Exercise requirements ::
Please put the lines from all the items below into a numbered list, leaving out any blank lines.

* begin Stored records *

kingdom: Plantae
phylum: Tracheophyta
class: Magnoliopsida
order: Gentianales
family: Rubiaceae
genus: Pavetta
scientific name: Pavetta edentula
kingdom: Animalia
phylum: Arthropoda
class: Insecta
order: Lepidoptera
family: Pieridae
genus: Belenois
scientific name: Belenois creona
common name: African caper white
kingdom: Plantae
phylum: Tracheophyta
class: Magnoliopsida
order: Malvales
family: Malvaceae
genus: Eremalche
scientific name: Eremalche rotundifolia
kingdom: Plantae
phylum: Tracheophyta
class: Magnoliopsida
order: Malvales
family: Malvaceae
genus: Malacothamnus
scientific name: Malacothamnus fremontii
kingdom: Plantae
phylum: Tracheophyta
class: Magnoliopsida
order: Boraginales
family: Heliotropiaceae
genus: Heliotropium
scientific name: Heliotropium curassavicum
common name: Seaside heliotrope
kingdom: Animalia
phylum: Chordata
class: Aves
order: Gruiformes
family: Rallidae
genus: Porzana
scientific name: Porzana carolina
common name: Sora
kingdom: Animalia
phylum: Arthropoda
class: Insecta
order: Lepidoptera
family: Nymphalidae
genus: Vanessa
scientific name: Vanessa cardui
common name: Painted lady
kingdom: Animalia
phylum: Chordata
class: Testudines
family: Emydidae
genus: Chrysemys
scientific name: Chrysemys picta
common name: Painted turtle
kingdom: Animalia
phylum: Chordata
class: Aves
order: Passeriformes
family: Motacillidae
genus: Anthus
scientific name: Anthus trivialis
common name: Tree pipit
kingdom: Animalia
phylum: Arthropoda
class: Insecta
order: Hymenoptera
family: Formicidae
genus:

* end Stored records *

Right answer ::
1. kingdom: Plantae
2. phylum: Tracheophyta
3. class: Magnoliopsida
4. order: Gentianales
5. family: Rubiaceae
6. genus: Pavetta
7. scientific name: Pavetta edentula
8. kingdom: Animalia
9. phylum: Arthropoda
10. class: Insecta
11. order: Lepidoptera
12. family: Pieridae
13. genus: Belenois
14. scientific name: Belenois creona
15. common name: African caper white
16. kingdom: Plantae
17. phylum: Tracheophyta
18. class: Magnoliopsida
19. order: Malvales
20. family: Malvaceae
21. genus: Eremalche
22. scientific name: Eremalche rotundifolia
23. kingdom: Plantae
24. phylum: Tracheophyta
25. class: Magnoliopsida
26. order: Malvales
27. family: Malvaceae
28. genus: Malacothamnus
29. scientific name: Malacothamnus fremontii
30. kingdom: Plantae
31. phylum: Tracheophyta
32. class: Magnoliopsida
33. order: Boraginales
34. family: Heliotropiaceae
35. genus: Heliotropium
36. scientific name: Heliotropium curassavicum
37. common name: Seaside heliotrope
38. kingdom: Animalia
39. phylum: Chordata
40. class: Aves
41. order: Gruiformes
42. family: Rallidae
43. genus: Porzana
44. scientific name: Porzana carolina
45. common name: Sora
46. kingdom: Animalia
47. phylum: Arthropoda
48. class: Insecta
49. order: Lepidoptera
50. family: Nymphalidae
51. genus: Vanessa
52. scientific name: Vanessa cardui
53. common name: Painted lady
54. kingdom: Animalia
55. phylum: Chordata
56. class: Testudines
57. family: Emydidae
58. genus: Chrysemys
59. scientific name: Chrysemys picta
60. common name: Painted turtle
61. kingdom: Animalia
62. phylum: Chordata
63. class: Aves
64. order: Passeriformes
65. family: Motacillidae
66. genus: Anthus
67. scientific name: Anthus trivialis
68. common name: Tree pipit
69. kingdom: Animalia
70. phylum: Arthropoda
71. class: Insecta
72. order: Hymenoptera
73. family: Formicidae
74. genus:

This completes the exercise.